U.S. diverting strategic nuke subs to Pacific to keep China in check.
The United States is strengthening its strategic nuclear capacity in the Pacific by diverting its strategic nuclear submarines from the Atlantic Ocean to the Pacific Ocean and upgrading nuclear warheads, in an apparent move to keep China and North Korea in check, U.S. Congress sources and nuclear experts said Sunday.
The change in balance of the submarine fleet reflects a shift in the U.S. nuclear deployment strategy away from competing with Cold War rival Russia to demonstrating deterrence against China over flash points in Asia such as tensions across the Taiwan Strait and on the Korean Peninsula.
In the Defense Department's annual report to Congress in July, the United States expressed wariness over China's rapidly growing military power.
The report noted that China's Dongfeng-31 intercontinental ballistic missiles, which can threaten the U.S. homeland, will become mobile by next year and its submarine-launched ballistic missiles upgraded.
The United States had eight Ohio-class strategic missile submarines in the Pacific and 10 in the Atlantic in 1997. The number in the Pacific has since been halved with four of the Trident-missile-fitted submarines converted into conventionally armed cruise missile submarines.
However, sources in the U.S. Navy and the U.S. Congress said that by the end of this year, four Ohio-class submarines in the Atlantic will have been diverted from the Atlantic side to a Navy base in Bangor in the state of Washington on the Pacific coast.

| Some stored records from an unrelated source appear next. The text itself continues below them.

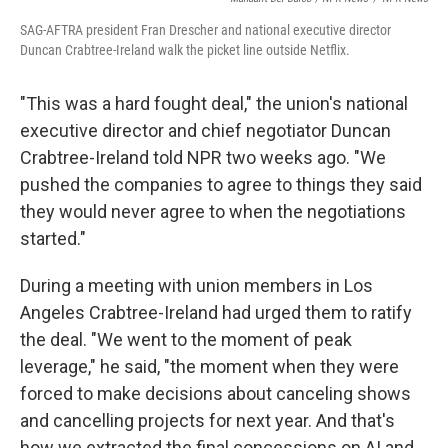
SAG-AFTRA president Fran Drescher and national executive director
Duncan Crabtree-Ireland walk the picket line outside Netflix.
"This was a hard fought deal," the union's national
executive director and chief negotiator Duncan
Crabtree-Ireland told NPR two weeks ago. "We
pushed the companies to agree to things they said
they would never agree to when the negotiations
started."
During a meeting with union members in Los
Angeles Crabtree-Ireland had urged them to ratify
the deal. "We went to the moment of peak
leverage," he said, "the moment when they were
forced to make decisions about canceling shows
and cancelling projects for next year. And that's
how we extracted the final concessions on AI and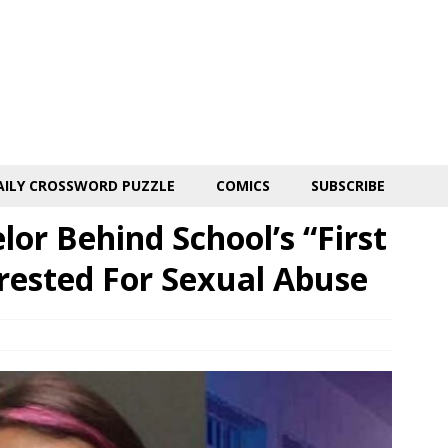
AILY CROSSWORD PUZZLE
COMICS
SUBSCRIBE
or Behind School’s “First
rested For Sexual Abuse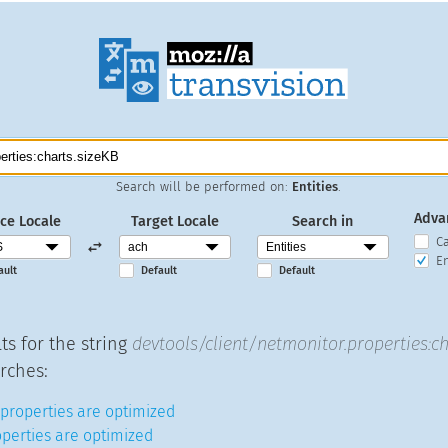
Search will be performed on:
Entities
.
Adva
ce Locale
Target Locale
Search in
C
En
ault
Default
Default
ts for the string
devtools/client/netmonitor.properties:ch
rches:
properties are optimized
operties are optimized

In addition, the U.S. military is planning to send another submarine from the Atlantic for deployment at the base, the sources said.
While the newest U.S. Trident II missile has a range of more than 7,400 kilometers, it would not reach Asia from the Atlantic.
If the plan is realized, a record number of nine Ohio-class submarines will be deployed in the Pacific, while five will be on the Atlantic side based in Kings Bay, Georgia.
Hans Kristensen, a nuclear program consultant at the Natural Resources Defense Council in Washington, said the U.S. military is planning to upgrade the W76 nuclear warheads equipped on the Ohio-class submarines so they can explode close to ground in order to destroy an enemy's underground headquarters.
Each Ohio-class submarine is equipped with 24 Trident missile launchers and each missile can carry up to eight nuclear warheads. Currently, about 2,000 nuclear missiles are fitted on the 14 submarines in the Pacific and the Atlantic.
U.S. strategic missile submarines were introduced in the early 1960s as the principal strategic deterrent for the United States during the Cold War period to prevent direct attacks from the Soviet Union so that the nation can survive even if the enemy launches a nuclear first-strike.
Even after former U.S. President George Bush decided in 1991 to remove strategic nuclear arms from aircraft and offensive submarines, Ohio-class submarines with strategic nuclear missiles continued to be deployed.
The administration of President Bill Clinton decided in the 1990s to reduce the number in the fleet from 18 to 14 but kept the deployment focus on Russia.